Drivers Beware:
Lumbar Support Can Be Harmful To Your Health!


Head Posture and Vision

by Dennis Zacharkow, PT
© 2015

As early as 1865, Dr. Fahrner of Zurich, Switzerland stressed an important postural principle that is just as critical today: The first slight reaching forward of the head is the start of the postural collapse when sitting.1

This slight forward bend of the head, a major cause of neck pain, back pain, and headaches, is due to reading and writing at horizontal desks and gazing at computer screens, tablets, and smart phones that are positioned too low. Why does a horizontal desk for reading and writing or a low computer screen height result in the head being brought forward from its balanced, upright posture? Simply because the line of sight must be perpendicular to the book, paper, or screen in order to see it clearly (Figure 1).

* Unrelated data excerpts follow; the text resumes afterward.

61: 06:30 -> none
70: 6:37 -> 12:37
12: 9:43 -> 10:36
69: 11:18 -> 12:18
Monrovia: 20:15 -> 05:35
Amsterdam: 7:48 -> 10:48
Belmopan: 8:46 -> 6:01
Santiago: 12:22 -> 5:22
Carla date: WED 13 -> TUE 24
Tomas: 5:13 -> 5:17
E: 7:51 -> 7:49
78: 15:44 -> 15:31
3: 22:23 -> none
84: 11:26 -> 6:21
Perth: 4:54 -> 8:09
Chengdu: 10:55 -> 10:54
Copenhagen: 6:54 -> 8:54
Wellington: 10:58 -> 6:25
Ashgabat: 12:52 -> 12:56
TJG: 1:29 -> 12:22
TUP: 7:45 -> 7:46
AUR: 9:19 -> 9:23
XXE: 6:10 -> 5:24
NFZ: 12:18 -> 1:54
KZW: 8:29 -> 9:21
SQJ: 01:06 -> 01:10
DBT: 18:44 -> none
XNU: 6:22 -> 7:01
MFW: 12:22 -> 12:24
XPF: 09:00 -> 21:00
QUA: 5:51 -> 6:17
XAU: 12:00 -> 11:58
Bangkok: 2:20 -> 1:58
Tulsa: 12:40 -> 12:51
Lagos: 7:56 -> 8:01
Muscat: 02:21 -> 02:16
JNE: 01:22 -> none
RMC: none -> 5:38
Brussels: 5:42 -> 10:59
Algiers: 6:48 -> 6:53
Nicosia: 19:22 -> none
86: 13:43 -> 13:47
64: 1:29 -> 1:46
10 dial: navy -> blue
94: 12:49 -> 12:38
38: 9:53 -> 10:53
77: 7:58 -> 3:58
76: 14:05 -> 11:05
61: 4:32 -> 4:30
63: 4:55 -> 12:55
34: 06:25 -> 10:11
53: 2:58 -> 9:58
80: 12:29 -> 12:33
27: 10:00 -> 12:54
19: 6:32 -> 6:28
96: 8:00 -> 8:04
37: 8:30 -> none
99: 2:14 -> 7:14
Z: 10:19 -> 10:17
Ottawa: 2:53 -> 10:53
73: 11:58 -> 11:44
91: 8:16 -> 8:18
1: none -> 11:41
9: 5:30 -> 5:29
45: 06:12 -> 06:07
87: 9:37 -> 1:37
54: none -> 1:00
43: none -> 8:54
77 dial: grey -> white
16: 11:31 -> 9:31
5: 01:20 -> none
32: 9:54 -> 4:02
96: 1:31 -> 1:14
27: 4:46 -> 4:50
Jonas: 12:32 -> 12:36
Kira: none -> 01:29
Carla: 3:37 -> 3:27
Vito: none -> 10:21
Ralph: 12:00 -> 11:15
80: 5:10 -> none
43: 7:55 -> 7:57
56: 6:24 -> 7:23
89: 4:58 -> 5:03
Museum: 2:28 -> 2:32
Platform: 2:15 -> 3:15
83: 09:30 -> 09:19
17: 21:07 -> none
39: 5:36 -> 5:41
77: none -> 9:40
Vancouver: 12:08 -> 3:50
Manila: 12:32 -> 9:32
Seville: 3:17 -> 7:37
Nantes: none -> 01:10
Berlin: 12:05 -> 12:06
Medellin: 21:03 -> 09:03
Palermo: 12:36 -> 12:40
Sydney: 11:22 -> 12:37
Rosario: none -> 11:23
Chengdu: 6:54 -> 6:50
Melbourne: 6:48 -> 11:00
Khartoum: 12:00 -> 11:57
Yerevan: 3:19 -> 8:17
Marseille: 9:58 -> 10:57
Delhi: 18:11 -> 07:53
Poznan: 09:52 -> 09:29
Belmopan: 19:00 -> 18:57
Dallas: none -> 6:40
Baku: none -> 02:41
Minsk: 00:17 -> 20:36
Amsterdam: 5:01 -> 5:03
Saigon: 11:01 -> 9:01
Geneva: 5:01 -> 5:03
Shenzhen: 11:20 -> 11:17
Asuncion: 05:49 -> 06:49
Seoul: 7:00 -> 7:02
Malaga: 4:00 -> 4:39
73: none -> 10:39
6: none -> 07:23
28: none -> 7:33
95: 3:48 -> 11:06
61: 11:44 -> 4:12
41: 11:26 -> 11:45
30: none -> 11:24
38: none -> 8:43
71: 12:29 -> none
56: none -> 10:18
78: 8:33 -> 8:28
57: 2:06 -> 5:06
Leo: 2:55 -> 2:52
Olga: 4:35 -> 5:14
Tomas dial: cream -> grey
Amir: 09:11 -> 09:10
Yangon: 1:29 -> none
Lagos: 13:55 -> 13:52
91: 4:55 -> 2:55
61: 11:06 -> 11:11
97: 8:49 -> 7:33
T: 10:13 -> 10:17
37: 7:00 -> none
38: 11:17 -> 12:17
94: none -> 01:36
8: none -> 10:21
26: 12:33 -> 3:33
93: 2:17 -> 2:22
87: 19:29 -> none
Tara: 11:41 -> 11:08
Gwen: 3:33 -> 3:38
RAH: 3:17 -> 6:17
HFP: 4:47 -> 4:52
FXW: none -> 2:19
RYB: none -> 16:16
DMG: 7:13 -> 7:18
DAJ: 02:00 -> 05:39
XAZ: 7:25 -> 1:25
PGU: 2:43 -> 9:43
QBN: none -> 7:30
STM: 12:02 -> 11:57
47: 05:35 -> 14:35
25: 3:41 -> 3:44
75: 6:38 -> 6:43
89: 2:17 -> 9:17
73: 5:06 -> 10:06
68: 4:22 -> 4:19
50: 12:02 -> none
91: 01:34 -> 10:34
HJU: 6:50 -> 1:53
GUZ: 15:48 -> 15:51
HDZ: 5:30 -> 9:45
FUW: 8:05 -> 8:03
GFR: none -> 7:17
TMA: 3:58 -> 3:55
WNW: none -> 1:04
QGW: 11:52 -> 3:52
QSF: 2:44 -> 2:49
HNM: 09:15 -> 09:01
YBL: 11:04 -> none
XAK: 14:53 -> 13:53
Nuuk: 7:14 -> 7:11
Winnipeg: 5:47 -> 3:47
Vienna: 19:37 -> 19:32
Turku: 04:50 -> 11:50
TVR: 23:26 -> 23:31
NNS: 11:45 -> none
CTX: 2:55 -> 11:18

(With computer work, there may be a slight trade-off regarding the line of sight being perpendicular to the screen. It may be necessary to tilt the screen downwards to avoid glare.)

Reading Posture

The correct position for reading while maintaining an upright head posture is with the book perpendicular to the line of sight, approximately 60 degrees from the horizontal, 14-20 inches from the eyes (depending on the print, light, and the eyes of the reader), and approximately at the height of the chin.2

Proper reading posture can be accomplished with an adjustable reading stand.

Writing Posture

Writing at a desk with a high inclination may cause books, papers, and pens to slide off the desk, and it may also lead to an increase in arm fatigue. Therefore, the best compromise for a writing surface is an inclination of 10 to 15 degrees from the horizontal, keeping the upper arm vertical, and the forearm inclined from the horizontal to coincide with the plane of the desk top inclination3 (Figure 2).

This inclination for writing can be accomplished on many desks by slightly elevating the two desk legs located furthest from the chair. The slightly inclined writing surface can then be enhanced with an adjustable reading stand for proper reading posture.

Computer Posture

Regarding computer work, the further one can sit from the screen, the better, as it is more relaxing for the eyes and reduces fatigue.4 This is why a large computer screen with greater height to the characters is recommended.4

The recommended viewing distance for current computer screens is approximately 25 to 40 inches from the eyes to the screen.5,6

To maintain an upright head posture with the eyes naturally directed slightly downward, the center of the computer screen should be positioned approximately 10 to 15 degrees below eye level (Figure 3).


  1. Fahrner: Das Kind und der Schultisch. Zurich, Schulthess, 1865. Translated in Cohn, H.: The Hygiene of the Eye in Schools. London, Simpkin, Marshall and Co., 1886, pp. 94-98.
  2. Bennett, H.E.: School Posture and Seating. Boston, Ginn and Company, 1928.
  3. Freudenthal, A., van Riel, M.P.J.M., Molenbroek, J.F.M., and Snijders, C.J.: The effect on sitting posture of a desk with a ten-degree inclination using an adjustable chair and table. Applied Ergonomics, 22:329-336, 1991.
  4. Jaschinski-Kruza, W.: Visual strain during VDU work: the effect of viewing distance and dark focus. Ergonomics, 31:1449-1465, 1988.
  5. Grandjean, E.: Postures and the design of VDT workstations. Behaviour and Information Technology, 3:301-311, 1984.
  6. Jaschinski-Kruza, W.: Eyestrain in VDU users: viewing distance and the resting position of ocular muscles. Human Factors, 33:69-83, 1991.